Barić Ivo, Staufner Christian, Augoustides-Savvopoulou Persephone, Chien Yin-Hsiu, Dobbelaere Dries, Grünert Sarah C, Opladen Thomas, Petković Ramadža Danijela, Rakić Bojana, Wedell Anna, Blom Henk J
Department of Pediatrics, University Hospital Center Zagreb, Kišpatićeva 12, Rebro, 10000, Zagreb, Croatia.
University of Zagreb, School of Medicine, Zagreb, Croatia.
J Inherit Metab Dis. 2017 Jan;40(1):5-20. doi: 10.1007/s10545-016-9972-7. Epub 2016 Sep 26.

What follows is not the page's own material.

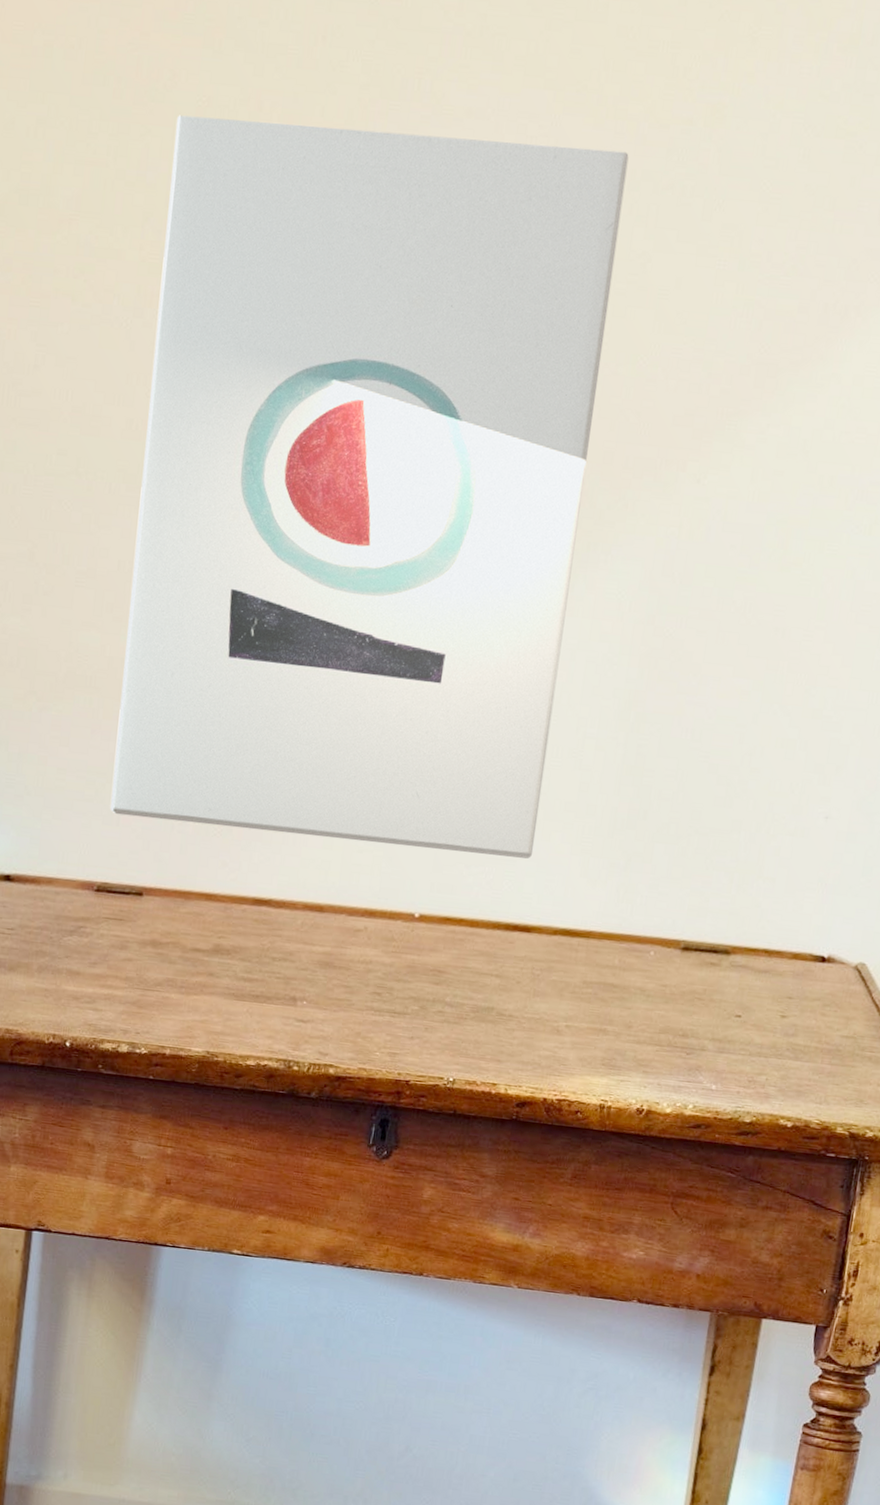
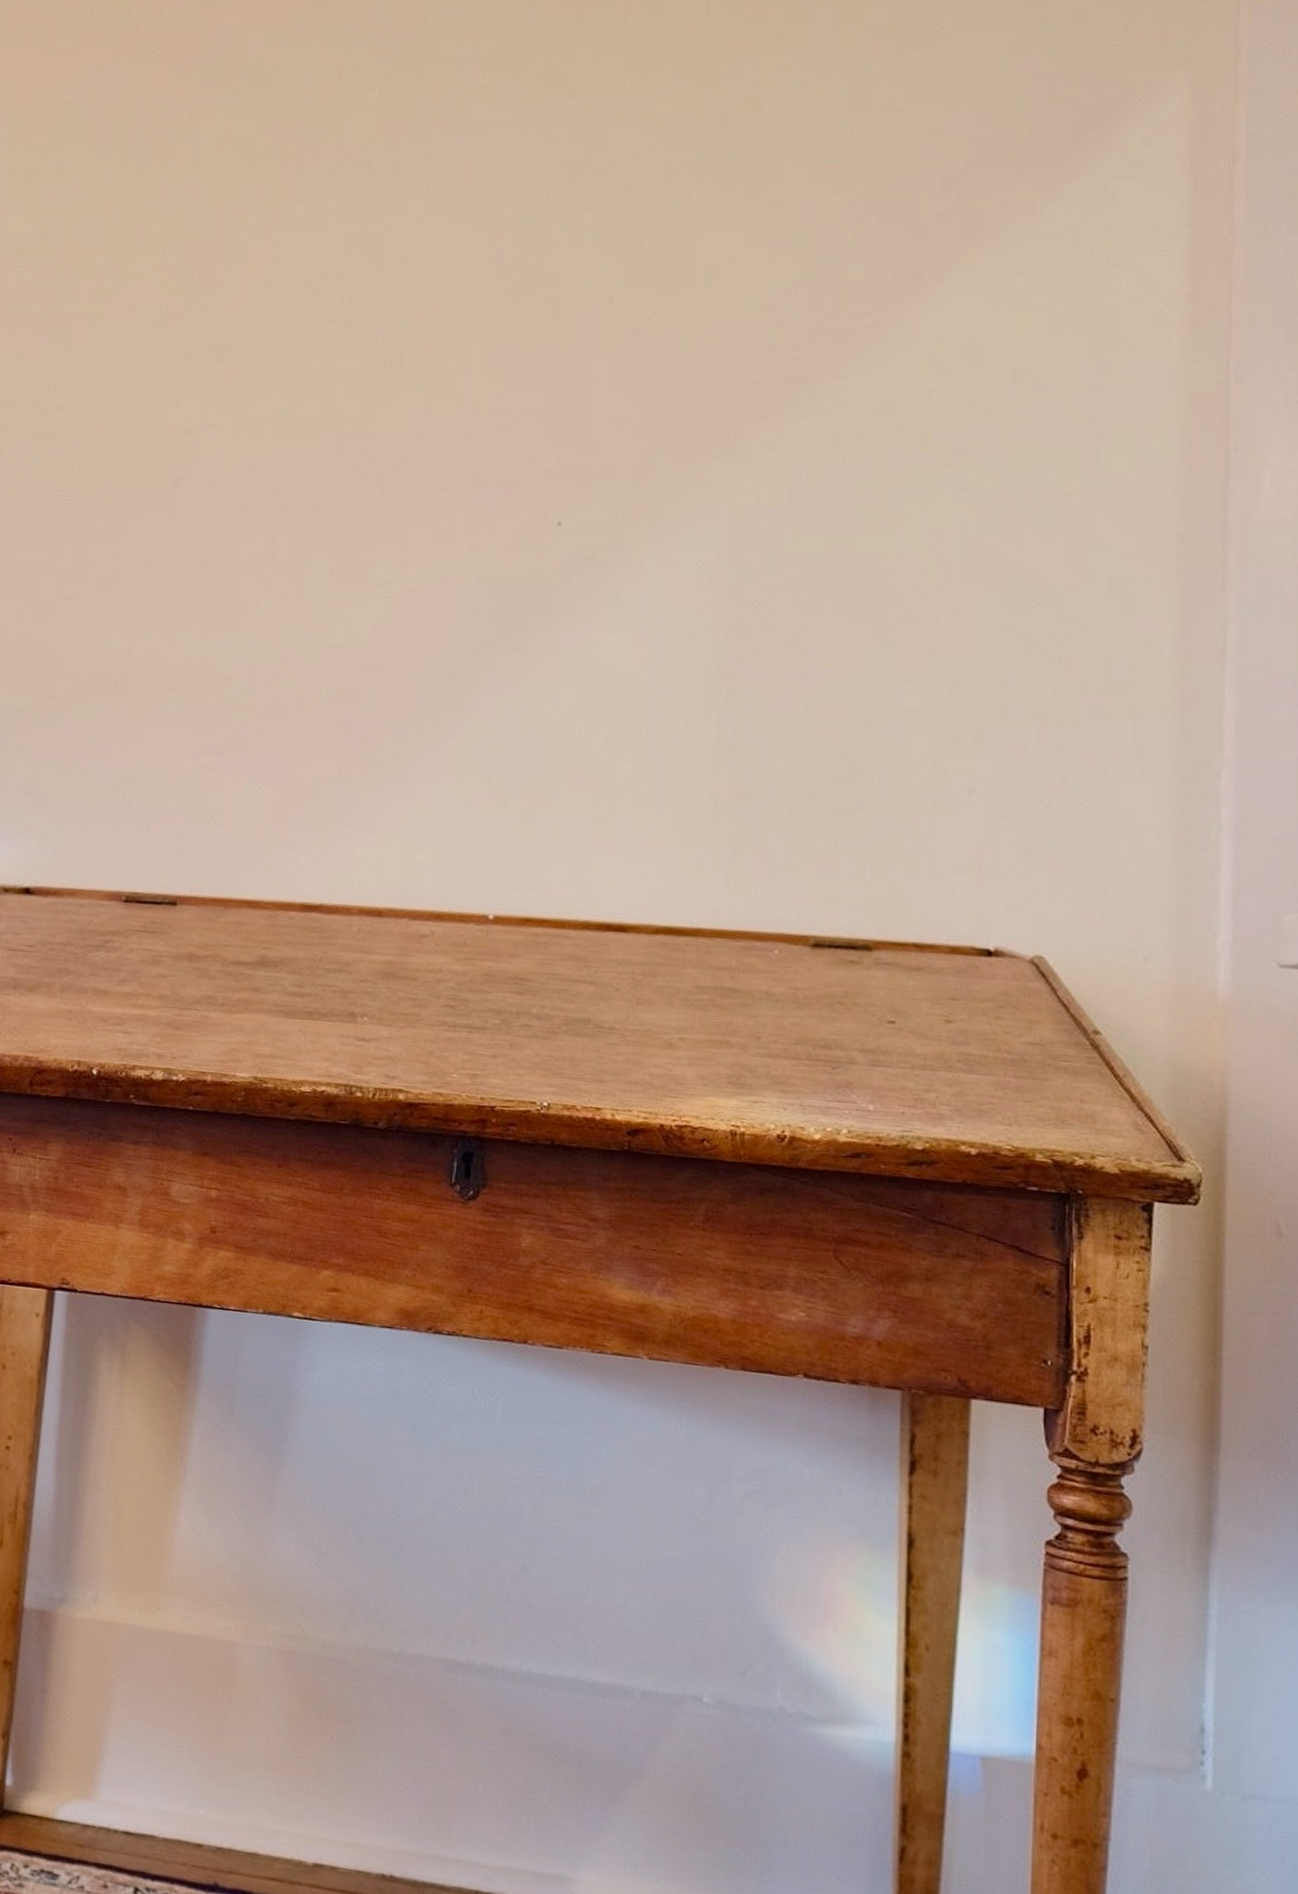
wall art: present [110,115,629,859] -> none [138,146,663,850]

Inherited methylation disorders are a group of rarely reported, probably largely underdiagnosed disorders affecting transmethylation processes in the metabolic pathway between methionine and homocysteine. These are methionine adenosyltransferase I/III, glycine N-methyltransferase, S-adenosylhomocysteine hydrolase and adenosine kinase deficiencies. This paper provides the first consensus recommendations for the diagnosis and management of methylation disorders. Following search of the literature and evaluation according to the SIGN-methodology of all reported patients with methylation defects, graded recommendations are provided in a structured way comprising diagnosis (clinical presentation, biochemical abnormalities, differential diagnosis, newborn screening, prenatal diagnosis), therapy and follow-up. Methylation disorders predominantly affect the liver, central nervous system and muscles, but clinical presentation can vary considerably between and within disorders. Although isolated hypermethioninemia is the biochemical hallmark of this group of disorders, it is not always present, especially in early infancy. Plasma S-adenosylmethionine and S-adenosylhomocysteine are key metabolites for the biochemical clarification of isolated hypermethioninemia. Mild hyperhomocysteinemia can be present in all methylation disorders. Methylation disorders do not qualify as primary targets of newborn screening. A low-methionine diet can be beneficial in patients with methionine adenosyltransferase I/III deficiency if plasma methionine concentrations exceed 800 μmol/L. There is some evidence that this diet may also be beneficial in patients with S-adenosylhomocysteine hydrolase and adenosine kinase deficiencies. S-adenosylmethionine supplementation may be useful in patients with methionine adenosyltransferase I/III deficiency. Recommendations given in this article are based on general principles and in practice should be adjusted individually according to patient's age, severity of the disease, clinical and laboratory findings.
遗传性甲基化障碍是一组报道较少、可能在很大程度上未被诊断的疾病,影响蛋氨酸和同型半胱氨酸代谢途径中的转甲基过程。这些疾病包括蛋氨酸腺苷转移酶I/III、甘氨酸N-甲基转移酶、S-腺苷同型半胱氨酸水解酶和腺苷激酶缺乏症。本文首次提出了甲基化障碍诊断和管理的共识性建议。在检索文献并根据SIGN方法对所有报道的甲基化缺陷患者进行评估后,以结构化方式提供了分级建议,包括诊断(临床表现、生化异常、鉴别诊断、新生儿筛查、产前诊断)、治疗和随访。甲基化障碍主要影响肝脏、中枢神经系统和肌肉,但不同疾病之间以及同一疾病内部的临床表现可能有很大差异。虽然孤立性高蛋氨酸血症是这组疾病的生化标志,但并非总是存在,尤其是在婴儿早期。血浆S-腺苷蛋氨酸和S-腺苷同型半胱氨酸是孤立性高蛋氨酸血症生化诊断的关键代谢物。所有甲基化障碍患者都可能出现轻度高同型半胱氨酸血症。甲基化障碍不符合新生儿筛查的主要目标。如果血浆蛋氨酸浓度超过800μmol/L,低蛋氨酸饮食对蛋氨酸腺苷转移酶I/III缺乏症患者可能有益。有证据表明,这种饮食对S-腺苷同型半胱氨酸水解酶和腺苷激酶缺乏症患者也可能有益。补充S-腺苷蛋氨酸对蛋氨酸腺苷转移酶I/III缺乏症患者可能有用。本文给出的建议基于一般原则,在实践中应根据患者年龄、疾病严重程度、临床和实验室检查结果进行个体化调整。